(Items listed in a dataset)
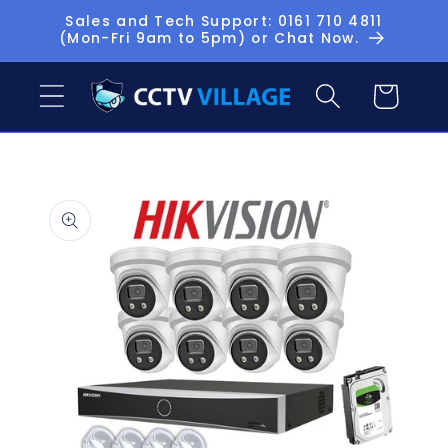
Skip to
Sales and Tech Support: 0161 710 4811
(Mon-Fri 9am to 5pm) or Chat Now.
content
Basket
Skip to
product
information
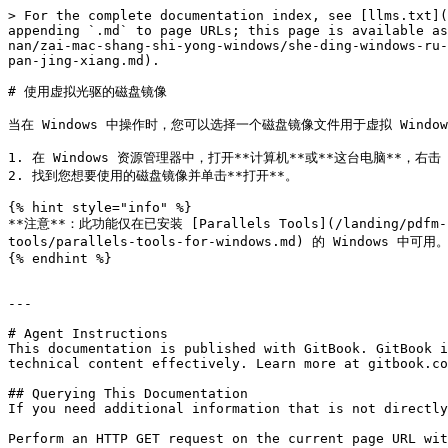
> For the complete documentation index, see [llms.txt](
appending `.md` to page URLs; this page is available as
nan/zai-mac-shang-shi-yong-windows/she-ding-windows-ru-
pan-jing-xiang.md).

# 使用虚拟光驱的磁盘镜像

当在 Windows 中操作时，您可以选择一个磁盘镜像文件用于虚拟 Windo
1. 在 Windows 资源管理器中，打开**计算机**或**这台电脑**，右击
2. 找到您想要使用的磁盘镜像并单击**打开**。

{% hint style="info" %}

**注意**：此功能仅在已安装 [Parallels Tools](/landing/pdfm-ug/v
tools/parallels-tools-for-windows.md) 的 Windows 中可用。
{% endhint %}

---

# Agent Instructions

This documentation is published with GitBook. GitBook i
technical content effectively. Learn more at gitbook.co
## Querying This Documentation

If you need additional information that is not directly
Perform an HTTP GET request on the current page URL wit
* * *
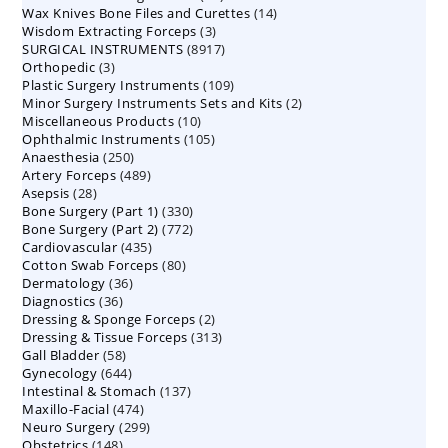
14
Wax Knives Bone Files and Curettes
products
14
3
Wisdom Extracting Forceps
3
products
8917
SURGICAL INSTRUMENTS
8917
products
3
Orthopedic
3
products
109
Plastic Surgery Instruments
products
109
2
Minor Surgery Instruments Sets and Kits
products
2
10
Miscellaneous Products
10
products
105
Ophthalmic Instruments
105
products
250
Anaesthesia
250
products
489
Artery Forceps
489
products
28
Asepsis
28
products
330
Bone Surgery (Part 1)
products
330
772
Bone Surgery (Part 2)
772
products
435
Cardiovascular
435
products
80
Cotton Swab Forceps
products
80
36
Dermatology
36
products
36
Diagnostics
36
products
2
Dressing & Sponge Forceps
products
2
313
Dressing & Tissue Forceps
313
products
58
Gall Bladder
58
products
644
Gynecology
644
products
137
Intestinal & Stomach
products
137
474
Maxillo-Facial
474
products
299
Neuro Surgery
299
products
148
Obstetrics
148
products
...
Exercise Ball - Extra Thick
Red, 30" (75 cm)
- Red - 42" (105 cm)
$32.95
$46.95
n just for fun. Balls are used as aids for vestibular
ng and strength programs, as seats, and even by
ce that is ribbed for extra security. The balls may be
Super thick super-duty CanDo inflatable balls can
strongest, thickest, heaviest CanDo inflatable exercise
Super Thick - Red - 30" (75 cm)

Prompt:
Output the part of the records above that opens with the line containing "Exercise Ball - Extra Thick" and closes with the line containing "Super Thick - Red", both lines included, as a JSON list of strings with one string per line and blank lines left out.

Response for this exercise:
[
  "Exercise Ball - Extra Thick",
  "Red, 30\" (75 cm)",
  "- Red - 42\" (105 cm)",
  "$32.95",
  "$46.95",
  "n just for fun. Balls are used as aids for vestibular",
  "ng and strength programs, as seats, and even by",
  "ce that is ribbed for extra security. The balls may be",
  "Super thick super-duty CanDo inflatable balls can",
  "strongest, thickest, heaviest CanDo inflatable exercise",
  "Super Thick - Red - 30\" (75 cm)"
]